Private equity firm Orion Mine Finance has reduced its stake in Armenia-focused Lydian International (TSX:LYD) to 11.7% from 13% after selling 10 million shares in the gold developer at C$0.10 each.
Lydian has been trying to advance its Amulsar gold project in a mountainous area in the country’s south for over a year, when opponents blocked access to the mine site.
While the miner filed a complaint with local police to get protesters removed, officials declined to launch a criminal investigation into the issue. They said at the time that there was no basis for the removal of dissidents, their vehicles, tents and trailers.
Lydian then went the legal way, applying for a reversal of the police’s decision.
In January this year, Armenia’s highest court of appeal ruled in the company’s favour, but law enforcement officers have yet to restore uninterrupted access to the project site.
Opponents claim Amulsar would threaten several endangered animal species that live in the area, including the world’s rarest big cat, the Caucasian Leopard, of which there are thought to be only 10 left in Armenia.
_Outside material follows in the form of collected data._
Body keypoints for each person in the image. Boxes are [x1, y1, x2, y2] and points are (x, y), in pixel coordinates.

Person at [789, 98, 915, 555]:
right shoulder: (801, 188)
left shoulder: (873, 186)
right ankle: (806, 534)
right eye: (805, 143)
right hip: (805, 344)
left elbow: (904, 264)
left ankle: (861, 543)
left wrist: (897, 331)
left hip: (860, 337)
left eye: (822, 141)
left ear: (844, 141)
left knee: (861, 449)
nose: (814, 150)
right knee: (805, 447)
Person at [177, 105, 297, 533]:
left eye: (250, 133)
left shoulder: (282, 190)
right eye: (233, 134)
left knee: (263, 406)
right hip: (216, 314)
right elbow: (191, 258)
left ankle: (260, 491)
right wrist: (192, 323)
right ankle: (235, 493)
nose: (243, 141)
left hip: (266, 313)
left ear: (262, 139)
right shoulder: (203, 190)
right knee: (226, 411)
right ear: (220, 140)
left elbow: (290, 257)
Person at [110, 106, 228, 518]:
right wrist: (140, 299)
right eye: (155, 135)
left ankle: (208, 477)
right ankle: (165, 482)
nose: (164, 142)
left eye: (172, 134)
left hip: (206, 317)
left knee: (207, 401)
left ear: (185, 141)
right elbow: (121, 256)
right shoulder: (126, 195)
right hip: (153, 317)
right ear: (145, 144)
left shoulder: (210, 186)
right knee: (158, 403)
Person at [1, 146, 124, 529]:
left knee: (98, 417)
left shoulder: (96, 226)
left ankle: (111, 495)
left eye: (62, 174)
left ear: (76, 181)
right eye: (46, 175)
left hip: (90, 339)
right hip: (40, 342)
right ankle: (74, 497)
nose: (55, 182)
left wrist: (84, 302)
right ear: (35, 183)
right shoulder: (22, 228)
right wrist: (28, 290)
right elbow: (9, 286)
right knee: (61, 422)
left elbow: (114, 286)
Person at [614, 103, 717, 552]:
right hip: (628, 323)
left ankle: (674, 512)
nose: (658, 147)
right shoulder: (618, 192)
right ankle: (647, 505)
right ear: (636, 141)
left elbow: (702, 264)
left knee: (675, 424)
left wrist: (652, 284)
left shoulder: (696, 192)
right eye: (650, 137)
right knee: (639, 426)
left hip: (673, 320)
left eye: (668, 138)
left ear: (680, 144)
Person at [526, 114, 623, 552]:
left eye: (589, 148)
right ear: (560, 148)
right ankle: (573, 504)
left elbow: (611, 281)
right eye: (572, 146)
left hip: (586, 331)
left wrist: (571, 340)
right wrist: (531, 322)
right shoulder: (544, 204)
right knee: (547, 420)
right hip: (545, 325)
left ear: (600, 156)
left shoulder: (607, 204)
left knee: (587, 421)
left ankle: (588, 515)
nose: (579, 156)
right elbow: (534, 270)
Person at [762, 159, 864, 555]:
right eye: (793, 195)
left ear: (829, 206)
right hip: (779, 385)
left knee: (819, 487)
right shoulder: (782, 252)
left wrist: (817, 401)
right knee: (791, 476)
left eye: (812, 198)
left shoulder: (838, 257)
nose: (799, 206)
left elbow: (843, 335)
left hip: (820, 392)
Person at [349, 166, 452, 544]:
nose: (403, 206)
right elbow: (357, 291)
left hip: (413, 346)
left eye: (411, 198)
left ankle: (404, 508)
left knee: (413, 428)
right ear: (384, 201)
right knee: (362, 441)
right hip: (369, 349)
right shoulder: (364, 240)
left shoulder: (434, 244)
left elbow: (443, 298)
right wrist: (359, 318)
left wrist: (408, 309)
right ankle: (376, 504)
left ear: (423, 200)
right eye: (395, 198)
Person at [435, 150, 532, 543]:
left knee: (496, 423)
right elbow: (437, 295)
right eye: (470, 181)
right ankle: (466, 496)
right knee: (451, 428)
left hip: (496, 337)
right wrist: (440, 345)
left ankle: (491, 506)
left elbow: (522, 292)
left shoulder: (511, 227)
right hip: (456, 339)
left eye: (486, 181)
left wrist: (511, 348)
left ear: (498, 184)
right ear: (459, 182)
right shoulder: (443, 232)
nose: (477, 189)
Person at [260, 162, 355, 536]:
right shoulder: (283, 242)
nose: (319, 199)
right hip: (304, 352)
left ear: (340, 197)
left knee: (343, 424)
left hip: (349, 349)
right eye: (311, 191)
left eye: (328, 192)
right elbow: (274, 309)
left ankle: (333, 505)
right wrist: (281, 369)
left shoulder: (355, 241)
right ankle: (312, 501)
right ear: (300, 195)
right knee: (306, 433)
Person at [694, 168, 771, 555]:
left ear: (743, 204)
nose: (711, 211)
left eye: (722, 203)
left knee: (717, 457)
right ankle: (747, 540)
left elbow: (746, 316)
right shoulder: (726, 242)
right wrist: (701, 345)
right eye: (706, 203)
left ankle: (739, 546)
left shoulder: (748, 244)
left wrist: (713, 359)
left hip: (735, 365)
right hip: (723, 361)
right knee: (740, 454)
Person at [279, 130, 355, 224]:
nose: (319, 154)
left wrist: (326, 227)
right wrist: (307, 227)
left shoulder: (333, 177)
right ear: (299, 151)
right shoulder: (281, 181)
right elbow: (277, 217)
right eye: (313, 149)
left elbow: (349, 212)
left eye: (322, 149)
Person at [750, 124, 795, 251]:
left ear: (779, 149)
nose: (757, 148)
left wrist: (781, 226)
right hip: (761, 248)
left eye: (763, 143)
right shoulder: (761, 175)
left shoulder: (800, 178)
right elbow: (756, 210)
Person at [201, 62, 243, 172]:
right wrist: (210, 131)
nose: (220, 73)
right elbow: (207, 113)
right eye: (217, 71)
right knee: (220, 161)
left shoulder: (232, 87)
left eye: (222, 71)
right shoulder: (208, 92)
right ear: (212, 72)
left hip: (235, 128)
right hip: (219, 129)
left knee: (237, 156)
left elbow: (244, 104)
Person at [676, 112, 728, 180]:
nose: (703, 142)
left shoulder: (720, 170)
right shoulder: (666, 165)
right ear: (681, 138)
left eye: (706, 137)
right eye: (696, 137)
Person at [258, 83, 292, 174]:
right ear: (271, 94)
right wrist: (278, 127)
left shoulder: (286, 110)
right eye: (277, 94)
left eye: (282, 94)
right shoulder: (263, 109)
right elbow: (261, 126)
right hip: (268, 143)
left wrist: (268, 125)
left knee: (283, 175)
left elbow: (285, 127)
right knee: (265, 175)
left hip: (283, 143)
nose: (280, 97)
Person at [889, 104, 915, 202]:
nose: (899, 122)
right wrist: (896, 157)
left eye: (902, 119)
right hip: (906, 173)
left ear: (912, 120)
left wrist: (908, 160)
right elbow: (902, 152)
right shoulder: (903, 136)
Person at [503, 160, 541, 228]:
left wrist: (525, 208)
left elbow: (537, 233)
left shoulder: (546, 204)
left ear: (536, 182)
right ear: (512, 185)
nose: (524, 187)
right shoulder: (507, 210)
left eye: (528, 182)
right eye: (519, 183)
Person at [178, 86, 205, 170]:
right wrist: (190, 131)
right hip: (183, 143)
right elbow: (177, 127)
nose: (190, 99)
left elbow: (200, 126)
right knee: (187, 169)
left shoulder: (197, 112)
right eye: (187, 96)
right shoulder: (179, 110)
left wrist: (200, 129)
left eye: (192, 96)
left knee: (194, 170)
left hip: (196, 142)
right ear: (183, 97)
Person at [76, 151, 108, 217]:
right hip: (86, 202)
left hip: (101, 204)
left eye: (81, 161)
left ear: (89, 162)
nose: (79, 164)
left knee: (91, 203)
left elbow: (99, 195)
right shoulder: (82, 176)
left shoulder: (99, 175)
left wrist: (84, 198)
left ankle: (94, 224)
The mine site sits above a tunnel that supplies water to Lake Sevan, the largest freshwater lake in the whole Caucasus region. Scientists have warned that acidic drainage from the mine would inevitably seep into the lake, posing a threat to Armenia’s water system.
Amulsar is also next to Jermuk, a spa town built around mineral springs, with an economy is based on health tourism. Detractors claim dust from construction has curbed the influx of visitors and also affected crops and grazing. Cattle, they say, have increasingly refused drinking water from streams on the mountain since construction started, affecting local livelihoods.
The conclusions of the report published last month suggest that after taking additional safety measures recommended in the document, Lydian should be permitted to resume its operations.
“The Government of Armenia has said publicly that Lydian and the Amulsar Project have been the subject of a campaign by rival mining companies providing support to opponents of the Amulsar Project,” Lydian said in an August statement.
“Armenian society has been dragged into an endless discussion around an audit which had no legal grounds to question Lydian’s rights to operate in the first place. When will the Government of Armenia identify the rival mining companies conducting this campaign, how much has been paid to oppose the Amulsar Project and who has been paid?”
According to industry-known Inca Kola News, German miner Cronimet, which owns the Zangezur copper-moly mine in the former Soviet republic, is the main company behind Pashinyan’s change of hearts.
The report claims Cronimet has been “bribing the Armenian government at Environment ministry level” as well as providing cash and food to the protesters blocking the site.
The most recent barrier to Lydian’s project came from an outside group, Earth Link & Advanced Resources Development (ELARD), which has said the company’s application was deficient.
In the weeks since, the country’s Prime Minister Nikol Pashinyan has shifted position between assuring Armenians the gold project is safe and casting doubts on the government’s own positive environmental assessment of Amulsar.
Earlier this week, Pashinyan met with both activists and Lydian’s interim president and CEO, Edward Sellers, who agreed to allow independent monitoring of the site.
Two days later, the nation’s leader took to social media to ask protestors to clear the blockade.
The company says that even if they wanted to restart right away, it would be impossible. It doesn’t expect to resume work at Amulsar until April or May 2020, though it will carry some rehabilitation and earth moving in the meantime.
Production, in turn, will start late next year or in early 2021, depending on how construction advances, it noted.
Minerals and metals make up about half of Armenia’s exports, and mining accounted for about 3% of the country’s economic output in 2017, government data shows.
Lydian foresees Amulsar as a large-scale operation with annual gold production averaging around 225,000 ounces over an initial 10-year life. Estimated mineral resources contain 3.5 million measured and indicated gold ounces and 1.3 million inferred gold ounces, as outlined in the Q1 2017 technical report.